A capital argentina chegou a superar os 1.500 casos diários no fim de agosto, quase o dobro de agora, mas as UTIs não chegaram ao limite de ocupação. Tampouco lotaram na província de Buenos Aires, que duplicou o número de leitos para fazer frente à pandemia. Entretanto, a situação hospitalar é complicada em províncias onde a circulação comunitária é recente, como nas patagônicas Río Negro e Neuquén, em Mendoza (oeste) e na nortenha Tucumán, onde nesta terça-feira foram registrados 1.254 novos casos e 18 óbitos por covid-19.

O esgotamento e a sobrecarga de trabalho são visíveis em todo o pessoal sanitário. Cerca de um quarto dos 2.000 funcionários do hospital Durand se contagiaram de covid-19. “Tem dias em que montar um plantão de pelo menos três pessoas nas UTIs é como mover peças num tabuleiro de xadrez. À medida que as semanas passam e a carga de trabalho continua elevada, o risco de contágio aumenta significativamente, porque é esperável que ocorra algum descuido, por exemplo, ao tirar o equipamento de proteção pessoal (óculos, máscaras etc.)”, observa Levy Hara. Por esse motivo, o infectologista critica a mensagem dos manifestantes antiquarentena que pedem liberdade absoluta de circulação e questionam as restrições vigentes: “Quando vejo as passeatas penso que essa gente não vem aos hospitais; é preciso ser responsável e coerente ao emitir mensagens públicas”.

Uma das participantes da última manifestação contra o Governo, em 12 de outubro passado, foi a ex-ministra de Segurança macrista Patricia Bullrich. “Faz sete meses que estamos doentes não somente de covid-19, mas de um país fechado, o que não significou nada, porque somos o sexto país com mais contágios. Depois de sete meses de fechamento, a política do Governo foi um fracasso”, afirmou Bullrich. “A quarentena eterna foi muito nociva e afetou muito severamente as liberdades e a forma de vida”, disse o ex-presidente Mauricio Macri numa entrevista televisiva no domingo passado. “Não houve nenhum resultado à vista porque claramente estamos entre os piores países em termos de resultados sanitários pelo coronavírus.” Os governadores de oposição, por outro lado, demonstram muita prudência. Eles precisam dos recursos e suprimentos médicos fornecidos pelo Estado para combater a pandemia e evitar a superlotação hospitalar.

Desabamento econômico

Apesar das discrepâncias partidárias, há consenso de que não é possível voltar a uma quarentena rigorosa e é necessário conviver com a covid-19 até que haja uma vacina ou apareçam tratamentos eficazes. A pandemia golpeou a Argentina em seu terceiro ano de recessão, com uma dívida externa bilionária em plena renegociação e um prognóstico pior que a média regional: segundo o FMI, o PIB desabará 11,8% neste ano. O desemprego chegou na metade do ano a 13,1%, a taxa mais alta desde 2005, e continua subindo, enquanto o índice de pobreza disparou para 40,9%.

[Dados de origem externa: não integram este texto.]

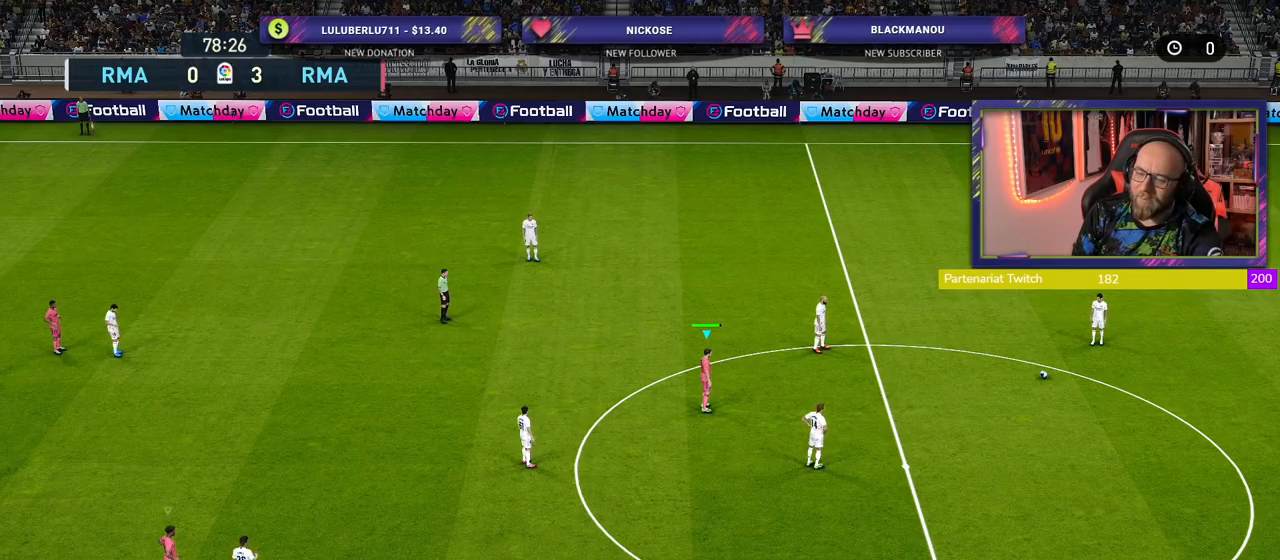
{"buttons": [], "left_stick": "center", "right_stick": "center", "events": []}
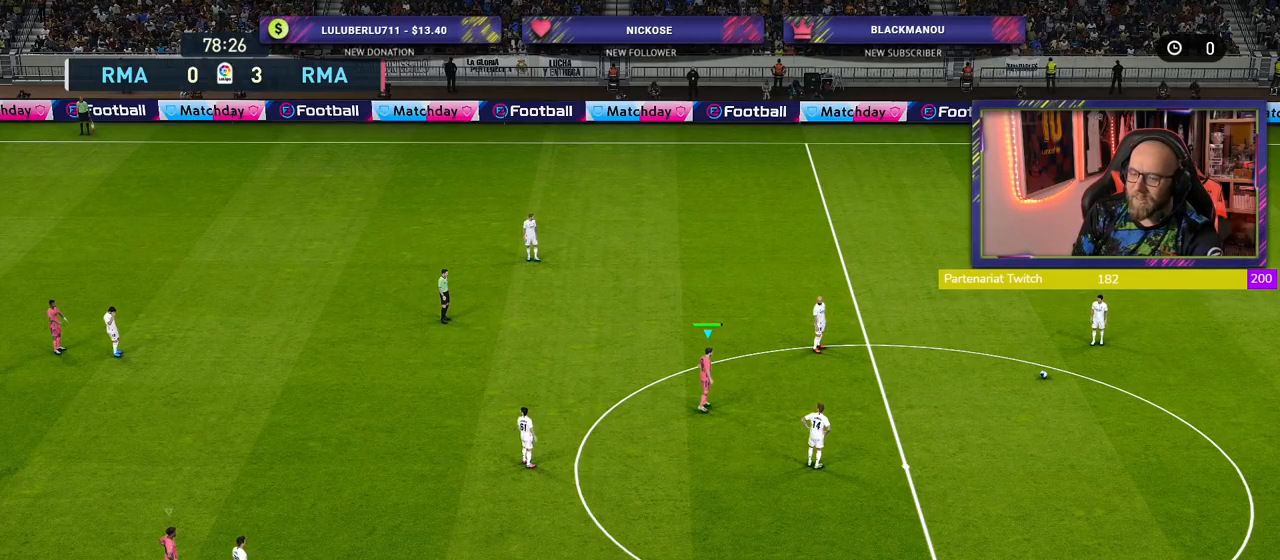
{"buttons": [], "left_stick": "center", "right_stick": "center", "events": []}
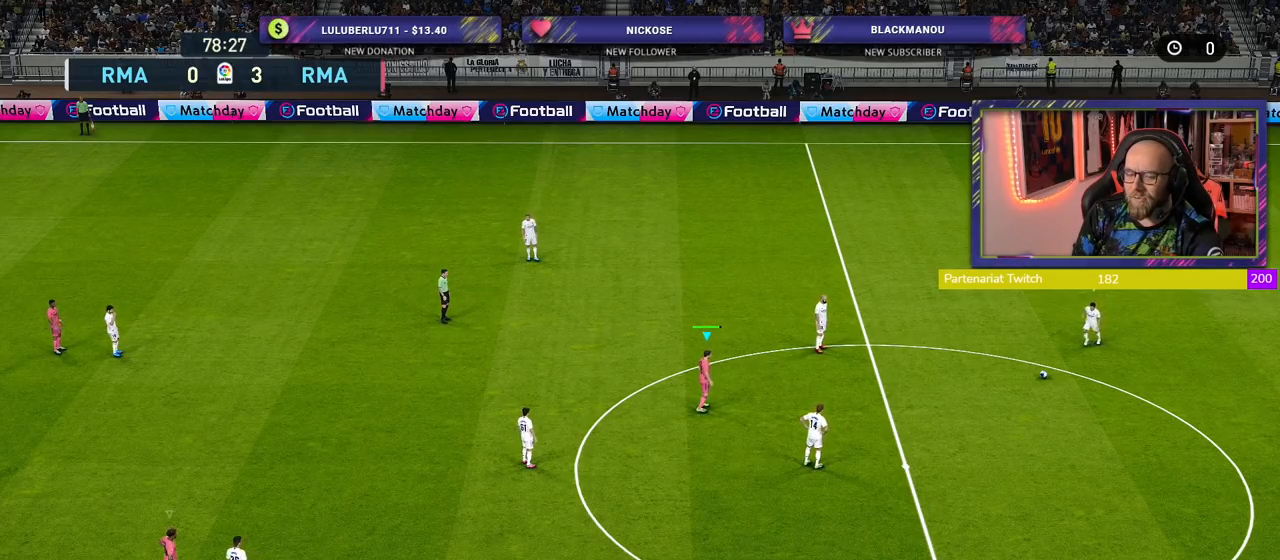
{"buttons": [], "left_stick": "center", "right_stick": "center", "events": []}
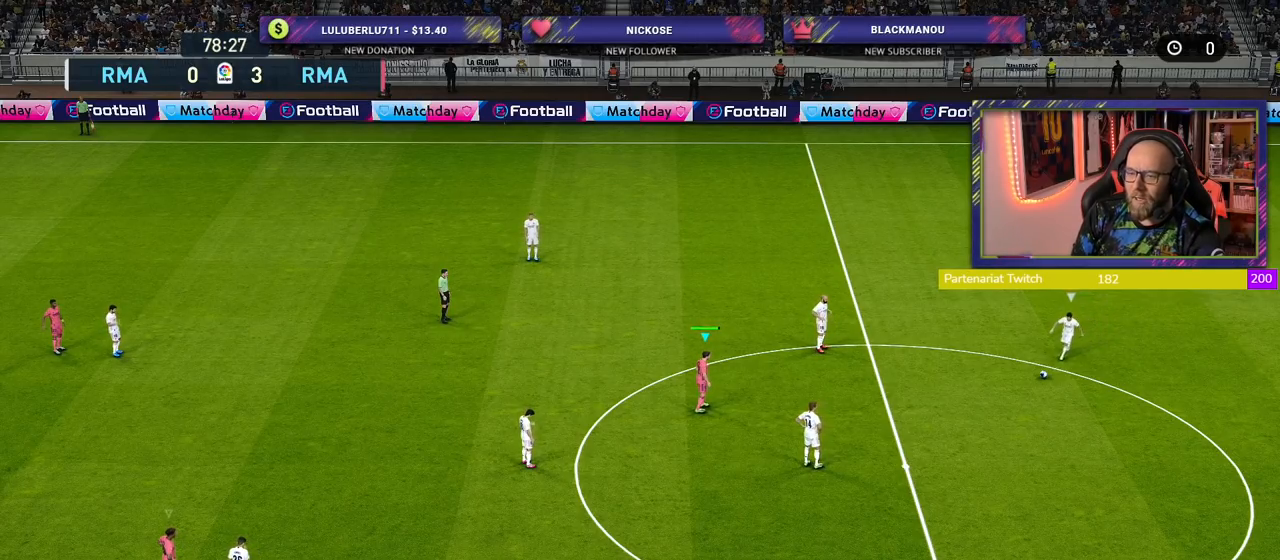
{"buttons": [], "left_stick": "down-right", "right_stick": "center", "events": [[440, "left_stick", "down-right"]]}
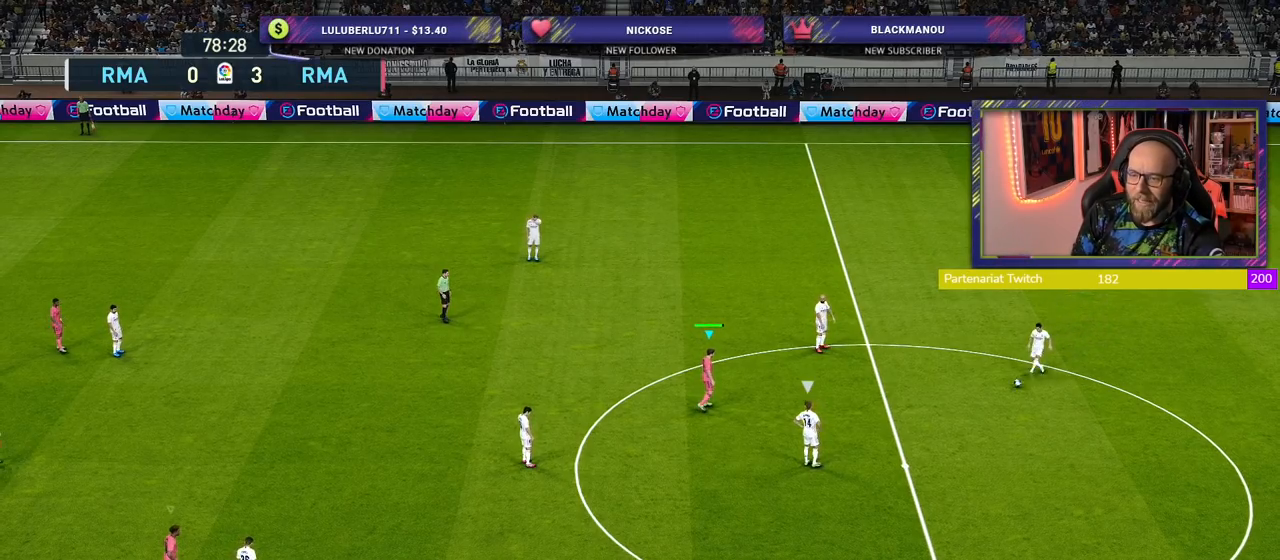
{"buttons": ["R2"], "left_stick": "down", "right_stick": "center", "events": [[40, "R2", "down"], [80, "left_stick", "right"], [180, "left_stick", "down-right"], [280, "left_stick", "down"]]}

“O ideal seria fechar tudo, o isolamento por um tempo, mas a realidade, o que é possível hoje, é que não se pode”, admitiu a secretária da Saúde de Tucumán, Rossana Chahla, quando os casos diários de coronavírus começaram a ser contados às centenas na província. Até mesmo assessores do Governo, como Angela Gentile, chefa de epidemiologia do Hospital Infantil Ricardo Gutiérrez, concordam que é preciso obter “um equilíbrio entre o social e o sanitário”. Os dados mostram que a Argentina tem medidas de isolamento mais rigorosas que o Brasil e o México, mas menos que Bolívia, Equador e Peru.

Gentile destaca “o dano emocional” que a pandemia causou em crianças e adolescentes e apoia a volta às aulas presenciais, que o Governo autorizou na semana passada em distritos com baixo risco. “A volta à escola neste contexto é muito importante, e não tanto pelo conteúdo acadêmico, mas sim pelo vínculo com os colegas. Eles precisam ver que há um horizonte, e nós temos que lhes mostrar.” No plano sanitário, esse horizonte é mais sombrio do que Fernández previa meses atrás.